For China, cryptocurrency is a very complicated asset. On the one hand, provincial and state bureaucrats receive cryptocurrency as payments for allowing crypto miners to use state assets to further their economic systems (we see this in the case of governors who allow miners to receive power from a hydroelectric dam in exchange for a portion of the crypto-assets mined). This symbiotic relationship stretches far up the governance structure. On the other hand, the rulers of monetary policy see high net-worth individuals as using cryptocurrency to evade taxation and export money beyond the border of the republic in stark contrast to the decree of the ruling party. Exporting money from the mainland is strictly frowned upon but it’s next to impossible to isolate crypto to crypto movements to a physical location.

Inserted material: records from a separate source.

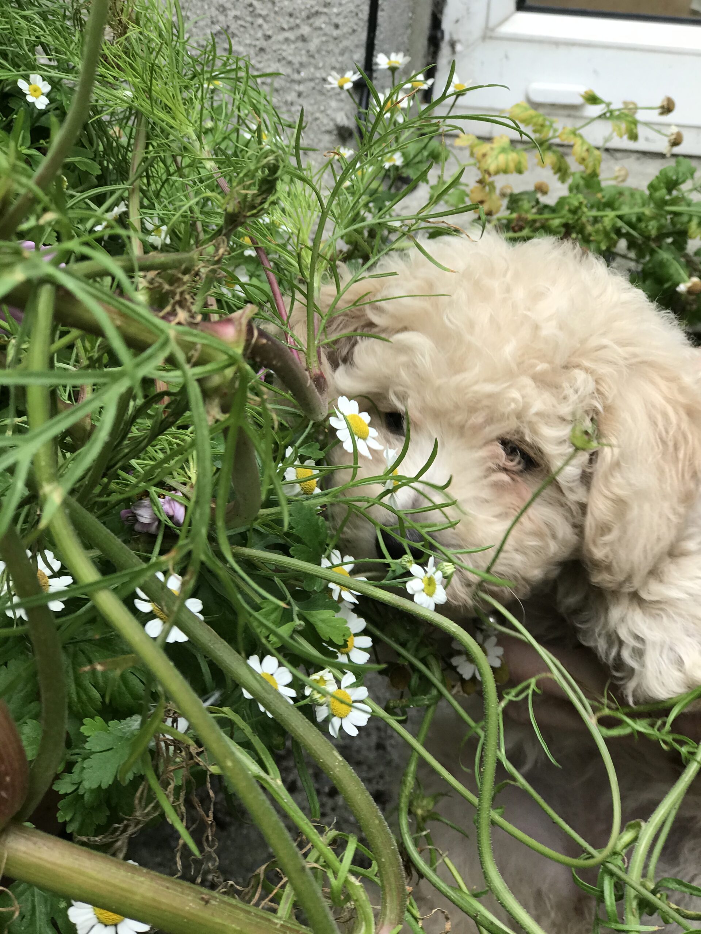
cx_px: 350
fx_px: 1539
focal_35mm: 57
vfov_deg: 33.8
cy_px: 467
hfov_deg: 25.7
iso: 32
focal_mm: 6.6
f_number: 2.8
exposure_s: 1/100
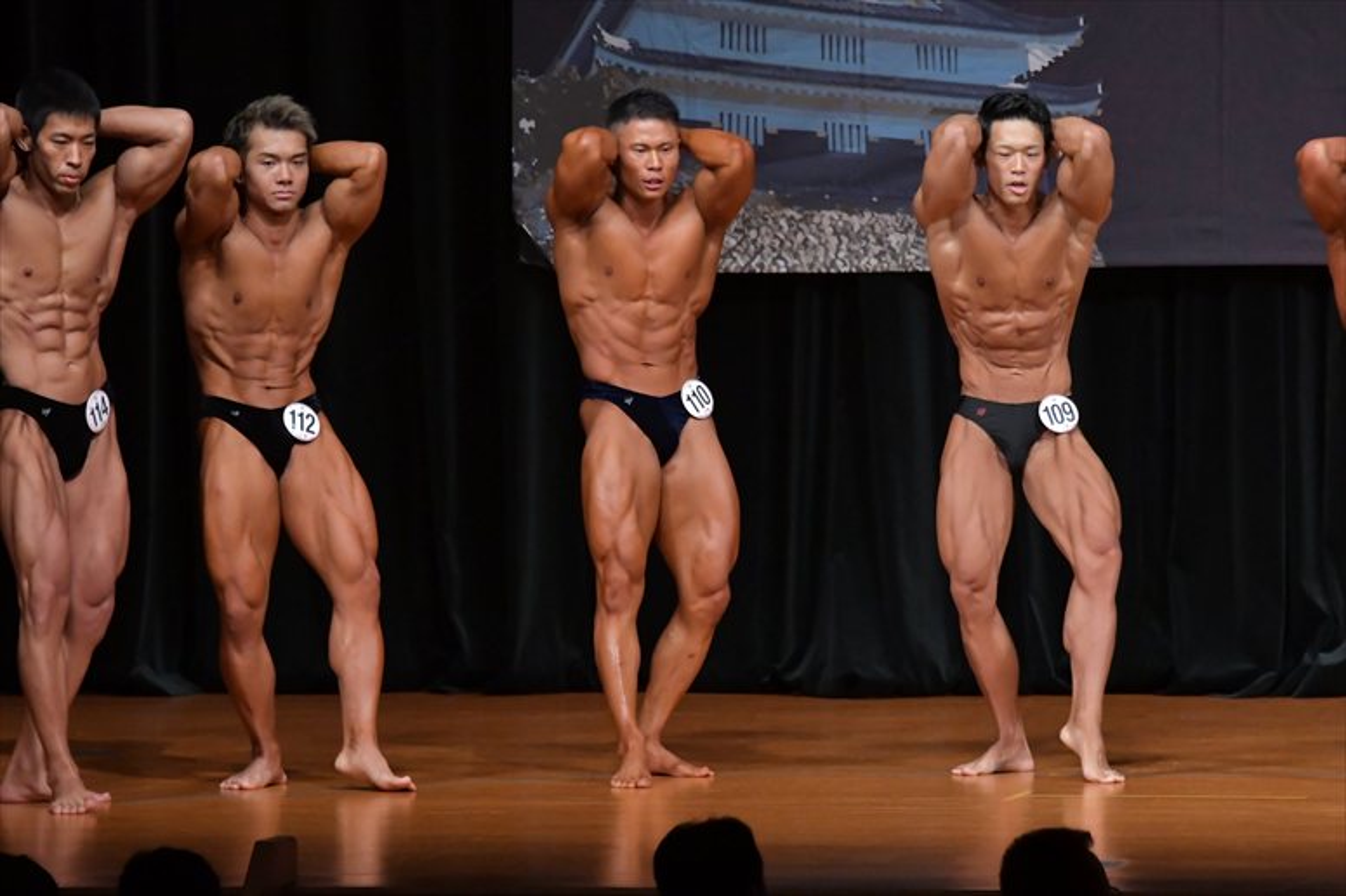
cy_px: 448
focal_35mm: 270
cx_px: 673
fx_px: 10090
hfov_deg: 7.6
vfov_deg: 5.1
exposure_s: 1/400
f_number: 5.6
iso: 5000
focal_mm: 180
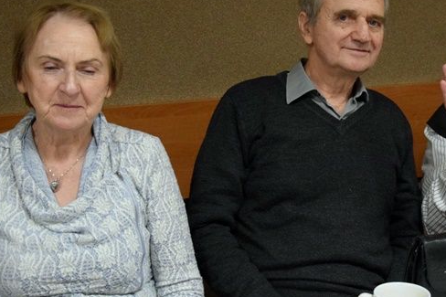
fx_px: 1028
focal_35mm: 83
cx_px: 313
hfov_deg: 24.3
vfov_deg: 16.4
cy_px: 130
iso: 3600
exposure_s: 1/80
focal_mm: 30
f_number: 4.2
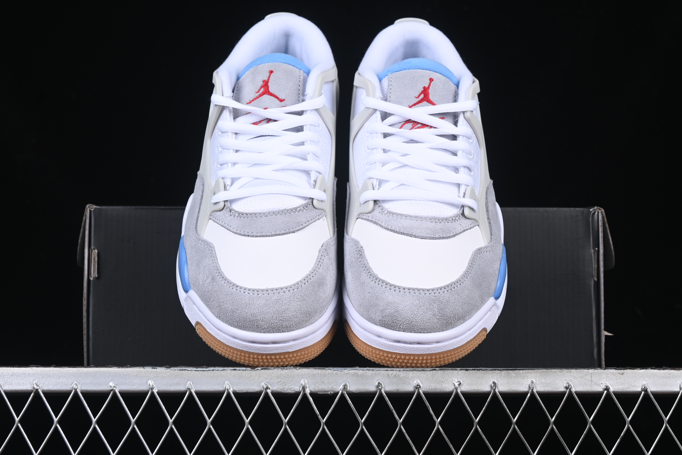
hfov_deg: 27.0
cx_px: 341
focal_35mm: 75
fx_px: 1421
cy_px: 228
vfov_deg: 18.2
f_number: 8
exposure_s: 1/80
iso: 160
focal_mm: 50
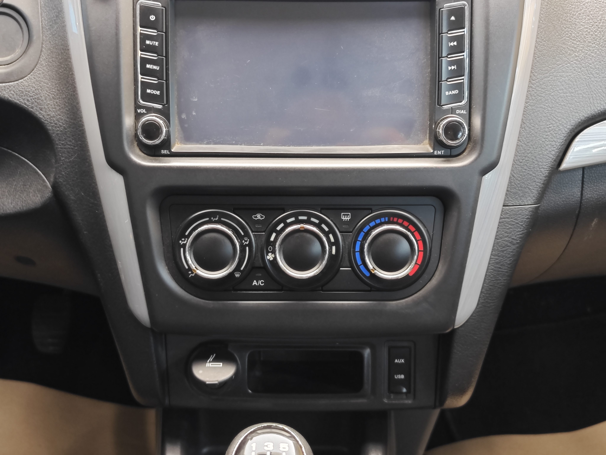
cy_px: 228
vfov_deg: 31.5
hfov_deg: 41.2
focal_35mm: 46
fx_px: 805
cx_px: 303
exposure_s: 1/25
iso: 2000
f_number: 1.9
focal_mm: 8.7
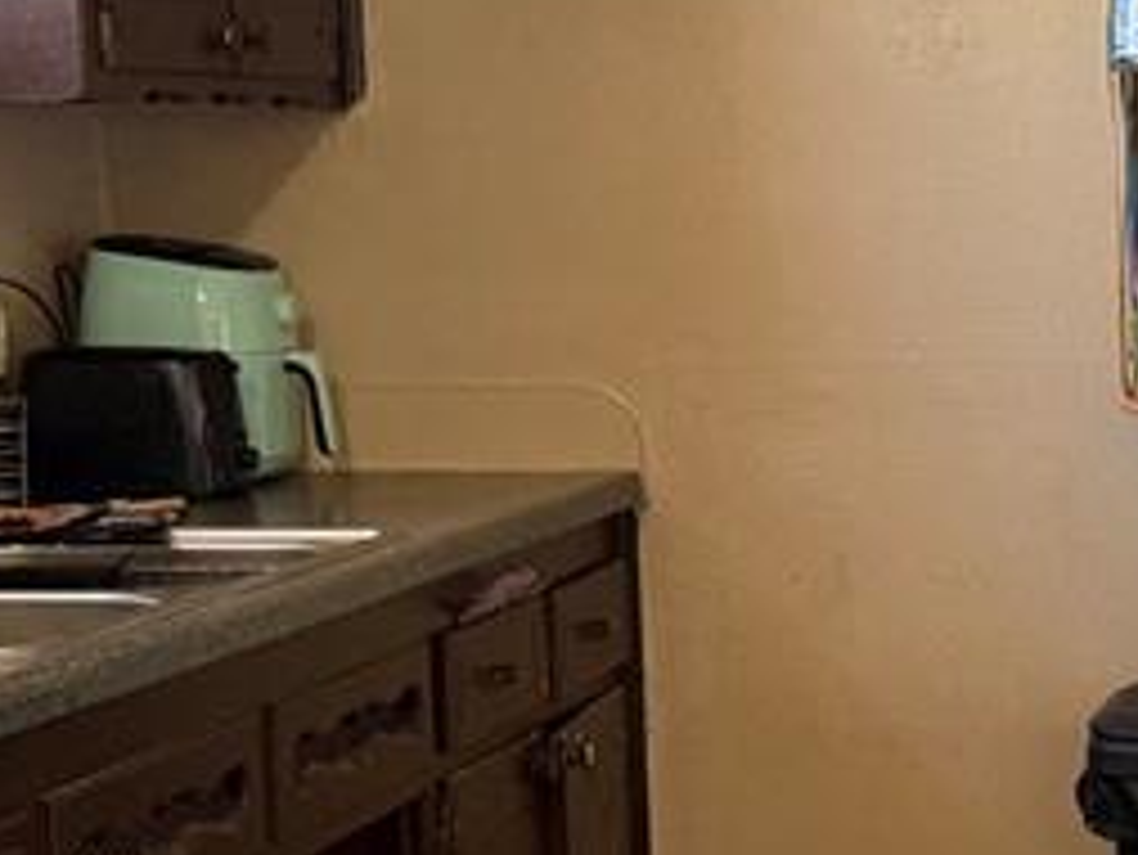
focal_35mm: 97
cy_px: 590
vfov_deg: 15.2
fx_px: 3190
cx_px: 1466
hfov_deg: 18.8
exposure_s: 1/60
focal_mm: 6.76
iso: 320
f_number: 1.78
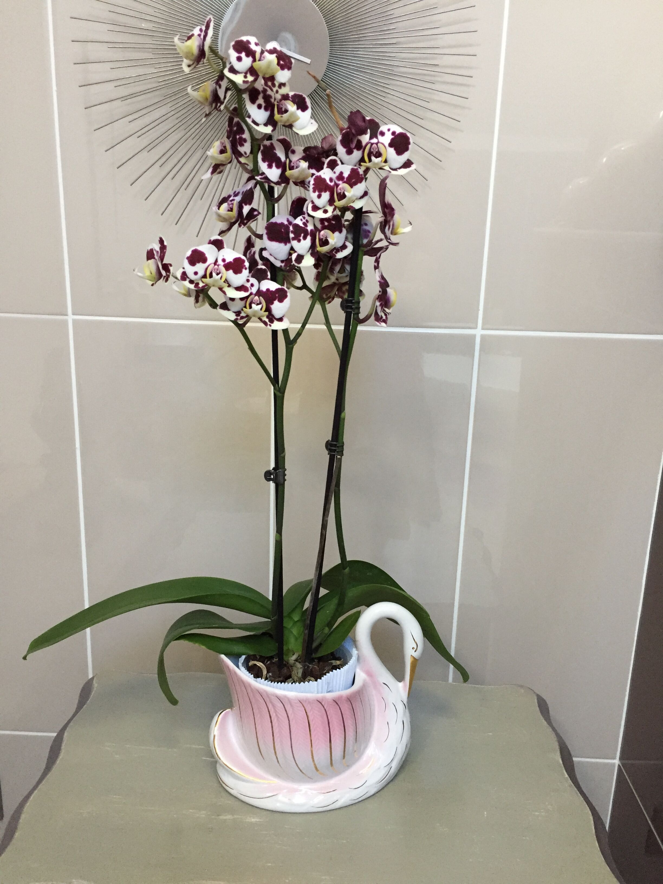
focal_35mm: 29
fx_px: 741
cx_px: 332
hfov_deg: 48.2
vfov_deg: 61.7
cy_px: 442
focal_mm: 4.15
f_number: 2.2
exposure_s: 1/33
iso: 250
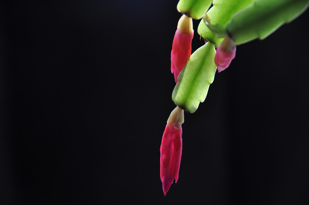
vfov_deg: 9.6
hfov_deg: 14.4
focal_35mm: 142
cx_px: 154
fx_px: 1221
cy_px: 102
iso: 200
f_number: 5.6
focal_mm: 95
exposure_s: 1/100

If I send money from one bitcoin address, let’s say at Huobi, to another address, it’s actually impossible for Huobi to verify where that address physically lives unless it’s on a list of known addresses. It’s totally possible that Huobi could maintain a list of known addresses, but for various technical and political reasons, that’s hard. The best effort most places can make is a checkbox pushing the assertion of the location of the destination onto the user, but that’s about as effective as coinbase’s famous “check this box if you’re a qualified investor” which was part of the problem with their flash crash (and now a defunct feature in their system). In short, tracking the movement of bitcoins beyond the addressing of the network is really hard.

Getting back to the narrative of why China banned ICOs, it seems that the rulers of monetary policy wish to impose a chilling effect on the movement of currency out of China, but not to the point of outright banning all cryptocurrency because of how much investment those same rulers have in the asset class. In short, Chinese state actors own too much cryptocurrency to outright ban it, but they want to stop more money from fleeing the country (and new actors from becoming members of the ruling class). It is this catch-22 that leads them to impose what is essentially a meaningless ban on new ICOs, since the wealthy will still be able to invest in new ICOs, while still allowing exchanges to traffic in the very assets which allow the movement of value out of the country.

It seems likely that what will happen is that exchanges will remain active in China and ICOs will move out of China. The net effect will simply be that China does not recognize any net economic benefit from the establishment of new currencies and, at the same time, does almost nothing to stem the movement of value from their shores. This decision is, in effect, the worst of both worlds.

Even if China were to ban exchanges from trading anything except Bitcoin and Ethereum, it would still do nothing to stem the flow of value from the mainland. Anything short of a full ban on cryptocurrencies is effectively missing the forest for the trees and it seems, given how many cryptoassets are owned by the ruling party, extremely unlikely that such a ban would ever come to pass. That is to say, Bitcoin and Ethereum are synonymous with the ruling class of China, so why allow any new currency to threaten the embedded power structures?